In the past year or so, however, development seems to be picking up, said Chuck Lesniak, the city’s environmental officer.
“Over the last year or so, we’ve seen more development applications
for properties along Southwest Parkway,” primarily for multifamily and
office projects, Lesniak said.
Experts say that development in the Barton Springs watershed and
other watershed areas is negatively impacting the water quality in
Barton Springs, where 750,000 people swim every year.
“Substantial documentation exists that Barton Springs water quality
is affected more by development in the Barton Creek watershed than by
development from any other watershed, because of the proximity of Barton
Creek to the springs,” said Raymond Slade Jr., a retired hydrologist
with the U.S. Geological Survey.
Herrington, the city environmental engineer, said the most recent
published report points to a trend of degrading water quality in Barton
Springs, with some of the most significant threats being an increase in
nitrogen from wastewater disposal and decreasing levels of dissolved
oxygen, which salamanders and other aquatic organisms need to breathe.

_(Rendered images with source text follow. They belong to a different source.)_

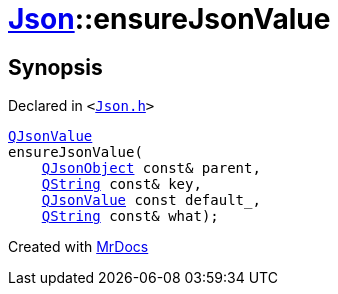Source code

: [#Json-ensureJsonValue-0e]
= xref:Json.adoc[Json]::ensureJsonValue
:relfileprefix: ../
:mrdocs:


== Synopsis

Declared in `&lt;https://github.com/PrismLauncher/PrismLauncher/blob/develop/Json.h#L267[Json&period;h]&gt;`

[source,cpp,subs="verbatim,replacements,macros,-callouts"]
----
xref:QJsonValue.adoc[QJsonValue]
ensureJsonValue(
    xref:QJsonObject.adoc[QJsonObject] const& parent,
    xref:QString.adoc[QString] const& key,
    xref:QJsonValue.adoc[QJsonValue] const default&lowbar;,
    xref:QString.adoc[QString] const& what);
----



[.small]#Created with https://www.mrdocs.com[MrDocs]#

“We definitely think that urbanization and increased disposal of
wastewater in the Barton Springs zone are the cause of nitrogen
increases and in general the degrading water quality in Barton Springs,”
Herrington said. “The water quality overall is very good, but we see
some degrading trends over time, and we’re very concerned about the
degrading trends over time.”
In 1995, undeveloped and agricultural land made up 90 percent of the
Barton Springs zone. By 2006, undeveloped land had decreased to 51
percent — although the amount of permanently protected lands increased
11 percent during that time, Herrington said.
Stratus has contributed to those protected holdings. In 1994, Stratus
gave the Texas chapter of the Nature Conservancy the money to buy more
than 4,000 acres of acres of environmentally sensitive habitat along
Barton Creek as a permanent environmental preserve. In return, Stratus
(then called FM Properties) obtained a permit from the U.S. Fish and
Wildlife Service allowing it to build its 4,000-acre Barton Creek
development in the habitat of endangered songbirds.
Jeff Francell, the conservancy’s associate director for land
protection, said the transaction remains the largest mitigation deal for
endangered species in Travis County to date.